Interview with Bruno Samarques

Bruno Samarques: Poet, Musician and Visual Artist

Bruno is a poet, musician and visual artist based in Lisbon. He plays the guitar and piano, composing his own pieces inspired by nature, dreams and metaphysics. He also creates his own music videos, filming in beautiful locations like the Azores. He is interested in new and more compassionate ways of living. (Taken from his page)

TSM: Hi Bruno, thanks so much for doing an interview with TSM. I’m so delighted to have you in the magazine.

BS: Thank you, I am very touched.

TSM: What is your background in writing, music and art? And what inspired you to get into these creative endeavours?

BS: Since I can remember, I was always very curious about consciousness, and about exploring the senses. My parents had a very creative environment, where they used to listen to music and paint, and I think that was the seed for me, to enjoy searching and materialising new worlds.

TSM: When did you start composing your own pieces of music? Can you recall your first music composition? What is your process for creating a composition?

BS: My Grandmother used to be a pianist, she even played on the radio once. When I started showing curiosity around when I was eight, she paid for the piano to be tuned. When I arrived from school she would close the living room doors, so that I could explore the octaves with privacy. Slowly, I started developing my own melodies. I felt I was opening a gate to other worlds.

TSM: Can you recall the very first poem you wrote? Would you like to share one of your poems with our readers?

BS: When I was ten, on a train, I felt this emotion of freedom, and I wrote,”we are all gods, we only need to find our magic…” That’s the first real poem I felt as an expression of me as a thinker and a sculptor of thoughts, of words…

I can also share this poem, its one of four poems that I am still working on:
YOUR SEA
I have fallen asleep on your lap, swimming on the waves of your touch
hugged your universes with my deliverance
undressed myself from the most minimal differences
and became native of your sea
(your water is warm)
down under the darkness i was wounded on your rocks
met your forgotten creatures
and gave them names: names that you had forgotten,remember?
I carried your light where there was absence of you
kissed what you felt ashamed and you felt-me-you
(you embrace me)
near the surface i saw your gardens: corals of principles
new forms, visions painted on their gills
multicolored new dreams
bravery,fears,conquests
desires, self-promises
whales of alternatives, nameless feelings
fire inside water, experiences without origins
erotic-honey,tenderness,freedom near an eruption,
winged absences, dolphins searching for the most noble magic,
hunger of existence.
(movements of peace)
I breathe your water in symbiotic plenitude
(I feel you falling asleep: and our seas mix…)

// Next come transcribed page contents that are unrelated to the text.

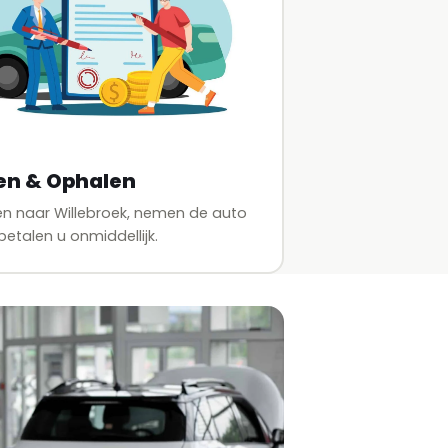
en & Ophalen
n naar Willebroek, nemen de auto
etalen u onmiddellijk.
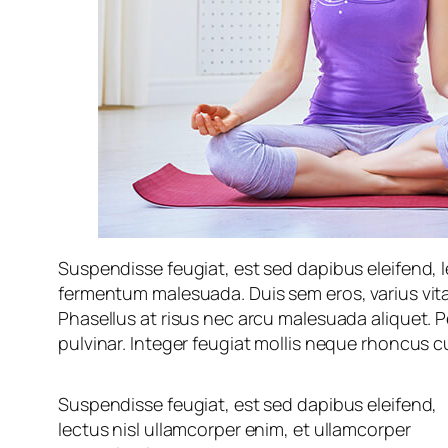
Suspendisse feugiat, est sed dapibus eleifend, le
fermentum malesuada. Duis sem eros, varius vitae 
Phasellus at risus nec arcu malesuada aliquet. 
pulvinar. Integer feugiat mollis neque rhoncus c
Suspendisse feugiat, est sed dapibus eleifend,
lectus nisl ullamcorper enim, et ullamcorper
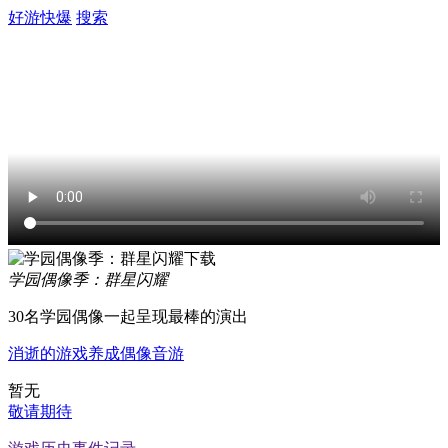
好游快爆
搜索
学园偶像季：群星闪耀
30名学园偶像一起呈现最棒的演出
消逝的游戏
养成
偶像
音游
暂无
敬请期待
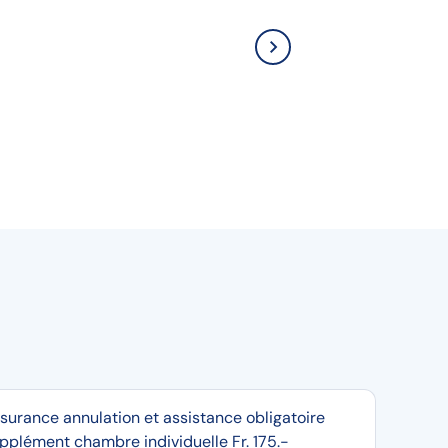
surance annulation et assistance obligatoire
pplément chambre individuelle Fr. 175.-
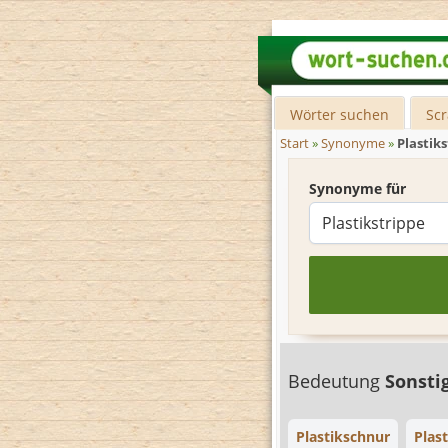
Wörter suchen
Sc
Start
»
Synonyme
»
Plastik
Synonyme für
Bedeutung
Sonsti
Plastikschnur
Plas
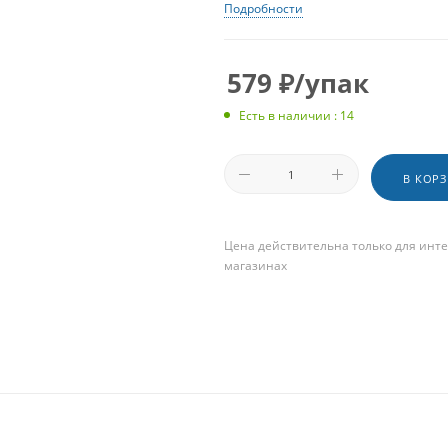
Подробности
579
₽
/упак
Есть в наличии : 14
В КОР
Цена действительна только для инте
магазинах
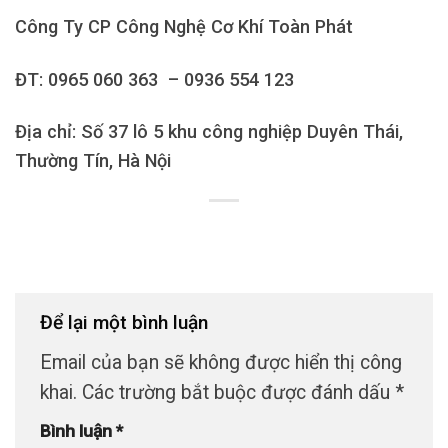
Công Ty CP Công Nghệ Cơ Khí Toàn Phát
ĐT: 0965 060 363 – 0936 554 123
Địa chỉ: Số 37 lô 5 khu công nghiệp Duyên Thái,
Thường Tín, Hà Nội
Để lại một bình luận
Email của bạn sẽ không được hiển thị công
khai.
Các trường bắt buộc được đánh dấu
*
Bình luận
*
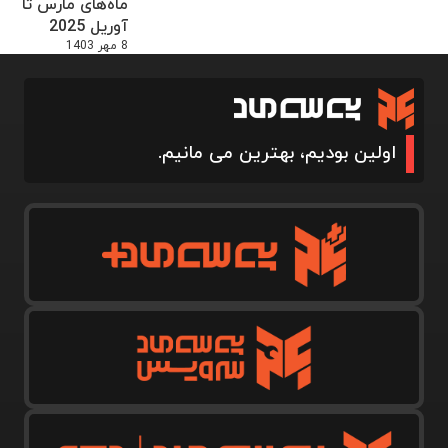
ماه‌های مارس تا
آوریل 2025
8 مهر 1403
اولین بودیم، بهترین می مانیم.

TSM: What are your favourite subjects to draw/paint/photograph? And how would you describe your style?

BS: Faces mixed with an expression that emanates a link with other worlds of sublime mystery.

TSM: What do you do to get into your creative zone?

BS: A walk in the forest, by the sea, or listening to music, or just letting my hands discover new melodies at the  piano.

TSM: Do you create with the intent to send a message? If so, how important is it that your audience understands the message?

BS: My main intent is to inspire a link with empathy, sensualism, magic, and harmony with nature and others.

TSM: Does your creative work come easily, or do you struggle with your ideas? What obstacles (if any) do you experience when you are creating? If you do face obstacles, how do you get past them?

BS: It’s more a process of feeling nature, and saying and expressing what I feel as magical, or that is something that needs to be said.

TSM: What creative individuals do you admire?

BS: Jim Morrison, William Blake, Rimbeaud, Android Jones, Anais Nin…and many more

TSM: If you had the power to do something in the world today, what would it be and why?

BS: To design a cultural and a civilisation that prioritises the quality of existence to all, so that it can focus on art and exploring the cosmos.

TSM: What is one of your favourite quotes (or lines) that inspires you?

BS: “If you want to achieve something, you build the basis for it.”

TSM: Anything else you’d like to share? And where can readers find out more about you and your work?

BS: For now I am still building my website and recording an album. But I have a few pieces, and I will give news here: https://www.facebook.com/bruno.samarques.

TSM: Thanks so much again for doing an interview for the magazine, and wish you nothing but the best with all you do in the future.

BS: Thank you for this amazing experience.